- Photo by Pierre-Michel Villa on Unsplash

Plenty of institutions are strongly advocating the electrification of vehicles but despite the growing craze and the billion-dollar investments, it is becoming increasingly self-evident that, as things stand, electric cars are still a long way from universal adoption.

Photo by Tabea Damm on Unsplash

Photo by Tabea Damm on Unsplash

There are still enormous differences between regions. Some countries already have the infrastructure and are selling EVs like hotcakes but on the other hand, there are countries where the electric car is still a long way from being popular. In this scenario, I think that the words of Takahiro Hachigo, CEO of Honda, offer an interesting and refreshing opinion on the subject.

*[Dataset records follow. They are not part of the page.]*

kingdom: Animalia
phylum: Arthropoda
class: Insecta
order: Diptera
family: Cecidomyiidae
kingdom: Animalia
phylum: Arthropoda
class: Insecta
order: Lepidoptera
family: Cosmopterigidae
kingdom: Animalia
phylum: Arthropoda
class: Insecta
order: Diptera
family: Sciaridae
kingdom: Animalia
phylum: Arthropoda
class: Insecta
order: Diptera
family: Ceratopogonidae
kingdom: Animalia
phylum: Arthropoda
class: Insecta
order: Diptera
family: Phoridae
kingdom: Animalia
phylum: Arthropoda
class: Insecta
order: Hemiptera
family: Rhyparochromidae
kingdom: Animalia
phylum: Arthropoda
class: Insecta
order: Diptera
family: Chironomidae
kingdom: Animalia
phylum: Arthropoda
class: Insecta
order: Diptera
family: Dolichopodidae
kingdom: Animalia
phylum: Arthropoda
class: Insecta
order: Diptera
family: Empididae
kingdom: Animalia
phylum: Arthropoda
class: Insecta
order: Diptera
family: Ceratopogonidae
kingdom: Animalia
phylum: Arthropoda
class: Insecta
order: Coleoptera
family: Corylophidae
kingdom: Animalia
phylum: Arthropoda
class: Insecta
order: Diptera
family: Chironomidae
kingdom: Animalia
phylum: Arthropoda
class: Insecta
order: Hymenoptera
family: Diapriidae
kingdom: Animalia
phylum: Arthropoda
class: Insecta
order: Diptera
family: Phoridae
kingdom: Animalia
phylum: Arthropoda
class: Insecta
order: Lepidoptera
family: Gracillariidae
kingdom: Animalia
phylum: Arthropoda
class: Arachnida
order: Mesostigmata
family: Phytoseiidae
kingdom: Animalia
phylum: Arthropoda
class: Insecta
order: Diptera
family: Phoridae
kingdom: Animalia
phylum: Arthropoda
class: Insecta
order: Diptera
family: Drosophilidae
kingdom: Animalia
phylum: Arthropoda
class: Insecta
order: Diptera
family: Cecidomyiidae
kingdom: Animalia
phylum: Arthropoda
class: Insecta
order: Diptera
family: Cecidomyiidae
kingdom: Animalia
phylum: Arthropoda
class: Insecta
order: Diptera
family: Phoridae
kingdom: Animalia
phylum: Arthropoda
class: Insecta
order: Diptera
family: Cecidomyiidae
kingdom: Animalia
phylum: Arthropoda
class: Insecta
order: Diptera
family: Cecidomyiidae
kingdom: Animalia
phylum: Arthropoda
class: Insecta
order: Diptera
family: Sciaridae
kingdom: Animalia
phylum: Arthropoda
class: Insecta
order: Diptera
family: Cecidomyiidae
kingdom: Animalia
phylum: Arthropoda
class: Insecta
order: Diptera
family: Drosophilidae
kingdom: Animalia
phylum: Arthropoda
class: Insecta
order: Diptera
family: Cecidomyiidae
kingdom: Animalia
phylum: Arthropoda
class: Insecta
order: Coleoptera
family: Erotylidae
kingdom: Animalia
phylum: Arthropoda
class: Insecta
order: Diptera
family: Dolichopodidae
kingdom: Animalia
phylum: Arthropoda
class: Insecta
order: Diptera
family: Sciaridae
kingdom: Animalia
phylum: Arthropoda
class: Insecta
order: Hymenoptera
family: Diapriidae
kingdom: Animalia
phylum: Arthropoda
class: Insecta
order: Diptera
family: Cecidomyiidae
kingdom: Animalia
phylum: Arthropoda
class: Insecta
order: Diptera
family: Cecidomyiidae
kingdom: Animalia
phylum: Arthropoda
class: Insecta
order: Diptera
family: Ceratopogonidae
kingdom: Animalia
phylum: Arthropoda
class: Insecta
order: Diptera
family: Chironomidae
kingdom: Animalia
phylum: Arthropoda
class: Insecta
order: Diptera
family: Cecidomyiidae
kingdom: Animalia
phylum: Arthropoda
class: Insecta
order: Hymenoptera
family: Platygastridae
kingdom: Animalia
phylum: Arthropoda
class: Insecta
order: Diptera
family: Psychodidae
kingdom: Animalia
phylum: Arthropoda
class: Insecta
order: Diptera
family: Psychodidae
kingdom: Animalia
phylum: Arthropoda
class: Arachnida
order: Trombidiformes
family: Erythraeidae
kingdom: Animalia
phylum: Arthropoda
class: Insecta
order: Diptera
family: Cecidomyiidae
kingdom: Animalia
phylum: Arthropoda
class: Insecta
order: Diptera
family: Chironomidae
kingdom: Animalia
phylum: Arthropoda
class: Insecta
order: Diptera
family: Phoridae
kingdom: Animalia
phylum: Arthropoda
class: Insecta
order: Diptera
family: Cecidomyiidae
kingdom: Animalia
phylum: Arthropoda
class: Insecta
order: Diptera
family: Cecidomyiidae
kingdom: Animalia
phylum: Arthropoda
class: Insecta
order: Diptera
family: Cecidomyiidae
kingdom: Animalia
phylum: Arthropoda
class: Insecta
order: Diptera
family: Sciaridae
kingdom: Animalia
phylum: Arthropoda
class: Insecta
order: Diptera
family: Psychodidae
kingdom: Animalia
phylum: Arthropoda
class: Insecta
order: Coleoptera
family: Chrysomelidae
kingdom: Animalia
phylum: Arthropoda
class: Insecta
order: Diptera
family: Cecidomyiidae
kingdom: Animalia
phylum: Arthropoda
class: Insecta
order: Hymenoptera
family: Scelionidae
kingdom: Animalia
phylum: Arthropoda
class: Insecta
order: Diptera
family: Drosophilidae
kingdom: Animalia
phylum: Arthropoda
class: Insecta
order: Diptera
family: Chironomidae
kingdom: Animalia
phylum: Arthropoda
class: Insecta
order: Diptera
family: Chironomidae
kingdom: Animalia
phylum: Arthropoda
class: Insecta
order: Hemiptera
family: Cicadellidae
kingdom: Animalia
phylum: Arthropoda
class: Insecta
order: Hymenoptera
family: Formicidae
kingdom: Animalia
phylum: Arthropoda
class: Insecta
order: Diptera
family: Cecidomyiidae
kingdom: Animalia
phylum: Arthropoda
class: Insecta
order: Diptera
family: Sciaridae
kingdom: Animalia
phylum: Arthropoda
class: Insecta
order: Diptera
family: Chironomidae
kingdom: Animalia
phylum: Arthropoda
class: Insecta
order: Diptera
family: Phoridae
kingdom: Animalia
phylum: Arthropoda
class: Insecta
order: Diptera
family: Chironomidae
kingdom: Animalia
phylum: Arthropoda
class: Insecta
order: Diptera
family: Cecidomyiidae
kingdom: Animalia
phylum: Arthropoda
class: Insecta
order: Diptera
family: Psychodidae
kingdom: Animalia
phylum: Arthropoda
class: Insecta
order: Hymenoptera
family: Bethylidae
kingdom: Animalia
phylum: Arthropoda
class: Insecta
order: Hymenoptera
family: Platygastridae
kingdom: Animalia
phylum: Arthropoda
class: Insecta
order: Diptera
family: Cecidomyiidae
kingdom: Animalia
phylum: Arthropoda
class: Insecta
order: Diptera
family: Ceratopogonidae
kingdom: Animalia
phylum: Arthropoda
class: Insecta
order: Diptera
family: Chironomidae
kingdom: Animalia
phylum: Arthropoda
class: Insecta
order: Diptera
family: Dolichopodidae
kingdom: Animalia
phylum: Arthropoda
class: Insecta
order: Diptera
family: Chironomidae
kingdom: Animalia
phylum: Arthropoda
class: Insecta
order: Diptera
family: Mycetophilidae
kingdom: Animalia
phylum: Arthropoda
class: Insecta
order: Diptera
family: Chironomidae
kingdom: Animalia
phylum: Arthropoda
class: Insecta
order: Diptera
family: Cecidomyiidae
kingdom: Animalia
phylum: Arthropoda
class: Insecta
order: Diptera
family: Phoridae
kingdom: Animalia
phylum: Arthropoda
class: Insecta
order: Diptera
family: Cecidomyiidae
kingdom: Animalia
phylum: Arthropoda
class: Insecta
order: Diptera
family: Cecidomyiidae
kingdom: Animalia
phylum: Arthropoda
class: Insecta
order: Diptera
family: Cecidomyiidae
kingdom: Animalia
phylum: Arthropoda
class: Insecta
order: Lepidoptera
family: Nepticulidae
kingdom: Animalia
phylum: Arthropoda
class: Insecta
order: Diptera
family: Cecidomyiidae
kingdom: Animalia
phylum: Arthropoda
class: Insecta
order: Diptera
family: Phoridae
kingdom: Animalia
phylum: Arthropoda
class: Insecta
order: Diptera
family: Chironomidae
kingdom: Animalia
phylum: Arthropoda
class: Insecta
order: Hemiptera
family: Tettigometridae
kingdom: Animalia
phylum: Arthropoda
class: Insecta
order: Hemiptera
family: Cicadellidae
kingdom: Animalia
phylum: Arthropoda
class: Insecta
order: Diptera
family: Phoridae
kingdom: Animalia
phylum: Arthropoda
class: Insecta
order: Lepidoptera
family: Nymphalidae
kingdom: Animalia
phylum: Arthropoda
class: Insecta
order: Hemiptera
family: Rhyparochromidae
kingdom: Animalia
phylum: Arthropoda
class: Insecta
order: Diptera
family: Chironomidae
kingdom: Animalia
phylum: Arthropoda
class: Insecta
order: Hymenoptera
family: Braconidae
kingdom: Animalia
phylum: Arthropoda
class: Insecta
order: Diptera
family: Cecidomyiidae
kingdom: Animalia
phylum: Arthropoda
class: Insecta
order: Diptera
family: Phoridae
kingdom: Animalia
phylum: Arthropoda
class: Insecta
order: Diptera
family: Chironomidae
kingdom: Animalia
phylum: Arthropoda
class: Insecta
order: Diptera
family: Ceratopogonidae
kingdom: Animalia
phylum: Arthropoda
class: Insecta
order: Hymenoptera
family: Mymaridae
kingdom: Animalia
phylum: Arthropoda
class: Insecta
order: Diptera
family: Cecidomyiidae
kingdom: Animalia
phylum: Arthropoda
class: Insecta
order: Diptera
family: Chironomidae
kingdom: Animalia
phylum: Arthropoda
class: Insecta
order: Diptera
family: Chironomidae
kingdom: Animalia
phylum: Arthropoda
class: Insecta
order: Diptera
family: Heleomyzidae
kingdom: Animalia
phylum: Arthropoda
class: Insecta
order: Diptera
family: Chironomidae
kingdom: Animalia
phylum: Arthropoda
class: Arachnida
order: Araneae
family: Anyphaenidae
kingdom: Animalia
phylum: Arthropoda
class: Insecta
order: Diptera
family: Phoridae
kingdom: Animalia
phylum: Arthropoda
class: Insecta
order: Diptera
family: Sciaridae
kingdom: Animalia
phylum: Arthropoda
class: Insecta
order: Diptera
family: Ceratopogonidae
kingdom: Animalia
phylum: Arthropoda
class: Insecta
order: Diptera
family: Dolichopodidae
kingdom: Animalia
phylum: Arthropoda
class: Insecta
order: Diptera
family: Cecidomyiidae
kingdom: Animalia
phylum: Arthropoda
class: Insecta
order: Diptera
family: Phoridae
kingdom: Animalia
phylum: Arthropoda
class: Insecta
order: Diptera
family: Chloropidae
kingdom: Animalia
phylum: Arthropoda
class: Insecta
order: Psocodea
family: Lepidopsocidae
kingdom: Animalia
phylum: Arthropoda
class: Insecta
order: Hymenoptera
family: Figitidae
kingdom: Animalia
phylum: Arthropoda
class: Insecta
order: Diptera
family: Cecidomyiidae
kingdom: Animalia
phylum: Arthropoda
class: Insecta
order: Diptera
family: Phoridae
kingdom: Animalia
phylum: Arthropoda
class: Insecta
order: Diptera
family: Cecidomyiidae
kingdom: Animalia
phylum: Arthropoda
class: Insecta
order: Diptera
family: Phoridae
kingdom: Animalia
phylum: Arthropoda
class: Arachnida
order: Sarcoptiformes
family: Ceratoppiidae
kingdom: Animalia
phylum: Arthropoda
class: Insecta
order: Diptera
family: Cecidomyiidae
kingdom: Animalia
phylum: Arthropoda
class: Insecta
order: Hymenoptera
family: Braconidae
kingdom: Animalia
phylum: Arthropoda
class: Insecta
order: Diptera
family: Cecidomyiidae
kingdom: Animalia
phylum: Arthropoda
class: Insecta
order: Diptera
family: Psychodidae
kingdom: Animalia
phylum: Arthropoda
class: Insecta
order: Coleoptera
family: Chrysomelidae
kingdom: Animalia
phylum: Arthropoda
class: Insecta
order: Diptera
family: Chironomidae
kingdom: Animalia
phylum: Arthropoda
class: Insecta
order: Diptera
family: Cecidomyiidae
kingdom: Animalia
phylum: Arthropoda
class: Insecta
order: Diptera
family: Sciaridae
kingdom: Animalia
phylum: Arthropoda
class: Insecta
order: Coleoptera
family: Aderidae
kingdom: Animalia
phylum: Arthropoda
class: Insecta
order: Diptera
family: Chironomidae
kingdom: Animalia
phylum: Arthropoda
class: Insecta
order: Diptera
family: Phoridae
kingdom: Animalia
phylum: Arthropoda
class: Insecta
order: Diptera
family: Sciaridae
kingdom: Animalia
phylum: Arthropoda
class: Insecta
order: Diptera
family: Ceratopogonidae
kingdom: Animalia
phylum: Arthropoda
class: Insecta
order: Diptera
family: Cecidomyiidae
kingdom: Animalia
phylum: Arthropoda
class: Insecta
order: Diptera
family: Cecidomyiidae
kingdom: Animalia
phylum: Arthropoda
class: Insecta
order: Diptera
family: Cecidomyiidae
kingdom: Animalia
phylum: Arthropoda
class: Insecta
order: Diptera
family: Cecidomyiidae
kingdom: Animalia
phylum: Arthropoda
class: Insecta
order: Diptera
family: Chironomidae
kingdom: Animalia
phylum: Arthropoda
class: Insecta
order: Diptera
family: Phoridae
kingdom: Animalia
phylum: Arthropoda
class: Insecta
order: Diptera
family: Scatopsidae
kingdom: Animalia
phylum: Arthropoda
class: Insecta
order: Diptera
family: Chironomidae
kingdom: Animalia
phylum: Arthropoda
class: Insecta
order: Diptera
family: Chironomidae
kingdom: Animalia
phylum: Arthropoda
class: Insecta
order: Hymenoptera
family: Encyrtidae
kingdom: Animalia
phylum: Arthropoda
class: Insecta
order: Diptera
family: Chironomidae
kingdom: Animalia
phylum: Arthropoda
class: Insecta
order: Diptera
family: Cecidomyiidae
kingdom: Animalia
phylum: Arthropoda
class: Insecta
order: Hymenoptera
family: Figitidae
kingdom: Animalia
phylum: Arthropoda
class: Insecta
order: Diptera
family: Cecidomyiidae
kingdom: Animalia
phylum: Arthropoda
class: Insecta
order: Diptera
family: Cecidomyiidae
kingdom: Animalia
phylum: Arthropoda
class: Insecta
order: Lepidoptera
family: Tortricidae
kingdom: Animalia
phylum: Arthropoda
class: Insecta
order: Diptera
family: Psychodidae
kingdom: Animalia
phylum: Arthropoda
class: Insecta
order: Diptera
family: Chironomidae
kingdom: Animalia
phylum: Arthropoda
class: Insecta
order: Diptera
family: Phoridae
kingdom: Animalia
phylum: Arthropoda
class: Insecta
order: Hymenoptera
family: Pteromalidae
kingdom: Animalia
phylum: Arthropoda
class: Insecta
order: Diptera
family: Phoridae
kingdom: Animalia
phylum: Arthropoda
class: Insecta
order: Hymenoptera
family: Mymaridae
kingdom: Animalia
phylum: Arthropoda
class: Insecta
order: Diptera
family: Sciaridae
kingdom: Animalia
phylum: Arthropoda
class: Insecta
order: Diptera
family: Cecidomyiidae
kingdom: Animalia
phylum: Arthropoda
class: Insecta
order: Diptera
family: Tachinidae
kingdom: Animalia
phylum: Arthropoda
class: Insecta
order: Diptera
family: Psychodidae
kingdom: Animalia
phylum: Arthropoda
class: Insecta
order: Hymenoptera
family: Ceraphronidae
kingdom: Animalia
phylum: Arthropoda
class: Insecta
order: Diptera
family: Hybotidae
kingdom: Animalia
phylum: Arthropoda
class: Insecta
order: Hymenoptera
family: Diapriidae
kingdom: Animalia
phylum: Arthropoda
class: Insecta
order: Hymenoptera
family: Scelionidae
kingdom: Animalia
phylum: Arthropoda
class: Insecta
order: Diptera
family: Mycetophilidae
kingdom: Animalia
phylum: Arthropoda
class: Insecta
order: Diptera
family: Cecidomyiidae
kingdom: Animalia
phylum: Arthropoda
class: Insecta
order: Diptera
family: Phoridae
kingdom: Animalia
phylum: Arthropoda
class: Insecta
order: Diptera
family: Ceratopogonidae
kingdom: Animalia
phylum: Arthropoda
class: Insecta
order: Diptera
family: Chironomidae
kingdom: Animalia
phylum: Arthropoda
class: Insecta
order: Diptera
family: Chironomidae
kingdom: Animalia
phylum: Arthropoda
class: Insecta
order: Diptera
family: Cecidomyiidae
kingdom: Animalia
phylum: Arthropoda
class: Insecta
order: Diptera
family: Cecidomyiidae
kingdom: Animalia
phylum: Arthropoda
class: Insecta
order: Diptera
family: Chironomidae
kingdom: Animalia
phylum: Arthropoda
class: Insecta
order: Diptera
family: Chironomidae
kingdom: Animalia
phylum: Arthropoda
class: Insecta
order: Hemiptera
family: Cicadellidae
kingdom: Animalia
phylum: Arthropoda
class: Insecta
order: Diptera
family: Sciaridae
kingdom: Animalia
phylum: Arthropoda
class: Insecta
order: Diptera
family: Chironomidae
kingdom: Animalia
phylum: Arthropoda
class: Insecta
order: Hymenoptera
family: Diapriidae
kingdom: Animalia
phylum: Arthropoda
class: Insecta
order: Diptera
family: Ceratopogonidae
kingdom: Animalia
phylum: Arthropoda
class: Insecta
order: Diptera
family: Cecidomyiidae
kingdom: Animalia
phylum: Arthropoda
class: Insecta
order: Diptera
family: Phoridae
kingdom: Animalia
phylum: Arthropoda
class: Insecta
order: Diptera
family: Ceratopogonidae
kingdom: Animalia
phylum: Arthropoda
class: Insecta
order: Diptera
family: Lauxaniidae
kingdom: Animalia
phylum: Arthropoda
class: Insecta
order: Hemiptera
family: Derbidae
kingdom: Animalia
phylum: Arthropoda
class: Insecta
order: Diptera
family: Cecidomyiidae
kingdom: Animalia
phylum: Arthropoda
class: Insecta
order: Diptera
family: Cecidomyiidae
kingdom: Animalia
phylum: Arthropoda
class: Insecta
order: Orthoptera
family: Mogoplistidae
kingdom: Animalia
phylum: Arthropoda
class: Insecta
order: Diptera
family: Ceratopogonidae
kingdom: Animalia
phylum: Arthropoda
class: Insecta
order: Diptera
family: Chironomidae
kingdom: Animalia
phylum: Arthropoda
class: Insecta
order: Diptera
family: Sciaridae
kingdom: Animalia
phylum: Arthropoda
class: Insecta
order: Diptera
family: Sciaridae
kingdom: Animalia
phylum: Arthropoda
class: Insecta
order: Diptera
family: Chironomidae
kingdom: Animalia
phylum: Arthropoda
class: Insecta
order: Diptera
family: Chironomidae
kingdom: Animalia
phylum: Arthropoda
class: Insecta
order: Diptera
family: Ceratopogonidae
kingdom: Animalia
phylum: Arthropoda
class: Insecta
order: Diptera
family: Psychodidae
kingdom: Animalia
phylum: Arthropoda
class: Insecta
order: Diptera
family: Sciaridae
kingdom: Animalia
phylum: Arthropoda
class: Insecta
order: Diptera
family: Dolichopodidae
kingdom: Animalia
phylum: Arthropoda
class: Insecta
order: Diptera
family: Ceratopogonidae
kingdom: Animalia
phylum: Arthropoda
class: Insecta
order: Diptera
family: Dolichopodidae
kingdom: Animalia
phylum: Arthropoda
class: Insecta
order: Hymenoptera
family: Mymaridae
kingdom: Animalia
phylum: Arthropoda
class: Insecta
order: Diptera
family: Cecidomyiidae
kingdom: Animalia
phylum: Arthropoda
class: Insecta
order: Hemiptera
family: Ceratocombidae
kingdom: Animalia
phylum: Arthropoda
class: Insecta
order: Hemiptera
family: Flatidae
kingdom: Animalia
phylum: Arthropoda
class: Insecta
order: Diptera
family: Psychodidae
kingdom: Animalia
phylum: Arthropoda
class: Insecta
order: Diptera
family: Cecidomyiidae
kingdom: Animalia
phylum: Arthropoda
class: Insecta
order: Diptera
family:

Mr. Hachigo says that "the objective is improving fuel efficiency, not electrification per se" and he's not so sure that customers around the world truly want an electric car. He also believes that there isn't going to be a dramatic increase in demand for battery-powered vehicles. Car manufacturers are essentially being forced to reduce emissions across their line-up, with different regulations in different markets, but Honda's boss believes that this can be achieved with hybrid cars, too.

At the moment, Honda has confirmed availability for its all-electric city-car, the Honda E, for Europe and Japan, and the brand is committed to electrifying two-thirds of its line-up by 2030. Honda is also one of three manufacturers to offer a production fuel cell vehicle, along with Toyota (the Mirai) and Hyundai (the Nexo and the Tucson). The Honda Clarity, currently available in California, Japan and Europe, has a range of around 300 miles.